New Labor Code: Is it beneficial or harmful? No one will explain this new calculation...
Salary and PF Calculation: The new labor laws recently implemented in the country are set to bring significant changes to the lives of millions of employed people. The new labor codes, enacted nearly five years ago, have replaced 29 previous labor laws. The new laws include several major reforms, including appointment letters, minimum wages, overtime, and social security. The reforms under the new labor codes will also impact the provident fund (PF) of millions of employees.
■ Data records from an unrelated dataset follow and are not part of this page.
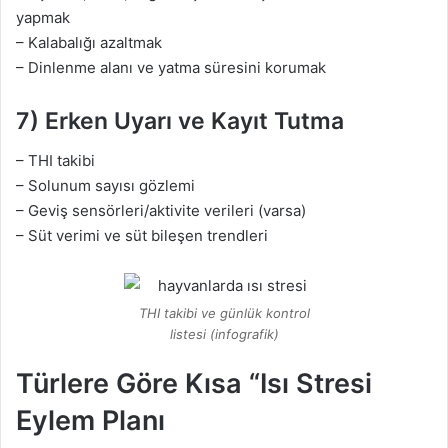
yapmak
– Kalabalığı azaltmak
– Dinlenme alanı ve yatma süresini korumak
7) Erken Uyarı ve Kayıt Tutma
– THI takibi
– Solunum sayısı gözlemi
– Geviş sensörleri/aktivite verileri (varsa)
– Süt verimi ve süt bileşen trendleri
THI takibi ve günlük kontrol
listesi (infografik)
Türlere Göre Kısa “Isı Stresi
Eylem Planı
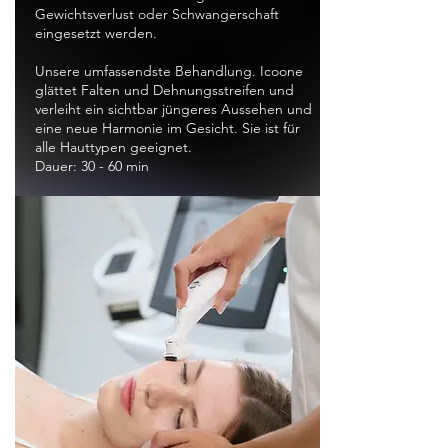
Gewichtsverlust oder Schwangerschaft
eingesetzt werden.
Unsere umfassendste Behandlung. Icoone
glättet Falten und Dehnungsstreifen und
verleiht ein sichtbar jüngeres Aussehen und
eine neue Harmonie im Gesicht. Sie ist für
alle Hauttypen geeignet.
Dauer: 30 - 60 min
It is being reported that this will increase their PF. However, it will also impact their in-hand salary, or take-home salary, which is expected to be lower than before. To understand why this is being said, one must understand the complete calculations before and after the changes.
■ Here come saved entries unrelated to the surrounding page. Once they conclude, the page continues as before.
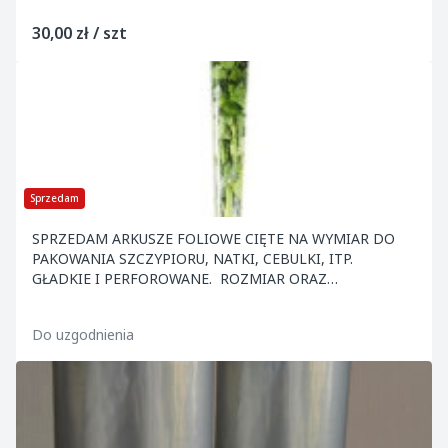
30,00 zł / szt
Sprzedam
SPRZEDAM ARKUSZE FOLIOWE CIĘTE NA WYMIAR DO
PAKOWANIA SZCZYPIORU, NATKI, CEBULKI, ITP.
GŁADKIE I PERFOROWANE. ROZMIAR ORAZ
GRUBOŚĆ FOLII DO UZGODNIENIA. W OFERCIE
POSIADAMY RÓWNIEŻ INNE ART....
Do uzgodnienia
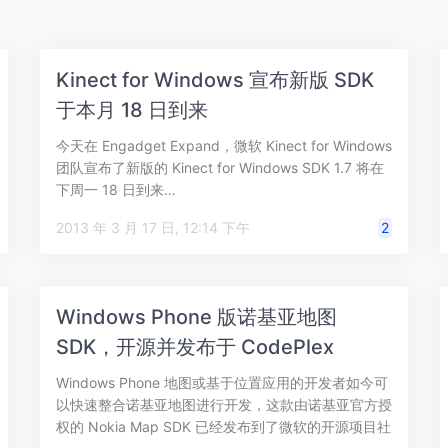
Kinect for Windows 宣布新版 SDK
于本月 18 日到来
今天在 Engadget Expand，微软 Kinect for Windows
团队宣布了新版的 Kinect for Windows SDK 1.7 将在
下周一 18 日到来…
2013 年 3 月 17 日, 12:14 下午
2
Windows Phone 版诺基亚地图
SDK，开源并发布于 CodePlex
Windows Phone 地图或基于位置应用的开发者如今可
以快速整合诺基亚地图进行开发，这款由诺基亚官方授
权的 Nokia Map SDK 已经发布到了微软的开源项目社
What has changed in the new labor code...
Following the implementation of the new labor codes in the country, new rules regarding the basic salary of employees have come into effect. An employee's basic salary must be at least 50% of their total CTC, or cost to company, while allowances cannot exceed 50% of their total CTC. Since provident fund (PF) and gratuity are calculated based on the basic salary, their amounts also fluctuate according to the basic salary.
Many companies have been engaging in manipulation.
A large portion of the PF contribution comes from the employee's salary, while the employer also has to contribute a portion. 12% of the employee's basic salary (basic + dearness allowance) goes into the PF account, while the employer company also has to contribute the same amount. Of this 12% contribution, 3.67% goes directly to the employee's PF account, while 8.33% goes to the Employees' Pension Scheme (EPS).
Until now, many companies have deliberately kept the basic salary low and allocated the remaining amount as various allowances to reduce their PF and gratuity expenditures. Now, under the new laws, companies will have to contribute more. The employee's PF contribution will increase, resulting in a higher retirement income.
Now, consider the old calculation:
An employee contributes 12% of their basic salary + dearness allowance (DA) to the PF account. This entire amount goes into their PF account. This amount is deducted from their CTC to determine their take-home pay, or in-hand salary. Let's assume Rahul Kumar works for a company. His CTC, or gross salary, is ₹60,000. In this, his basic salary was fixed at Rs 20,000; the remaining Rs 40,000 was given to him in special allowance and other items. So, initially, the amount going into his PF account was fixed at this Rs 20,000. That means, 12% of his salary of Rs 20,000, i.e., Rs 2,400, went into his PF account.
The employer company also deposited the same amount of Rs 2,400 in his PF account (3.67%) and NPS account (8.33%). That means, it deposited Rs 734 (3.67%) of Rs 20,000 in his PF account, while Rs 1,666 (8.33%) of Rs 20,000 was deposited in his pension account.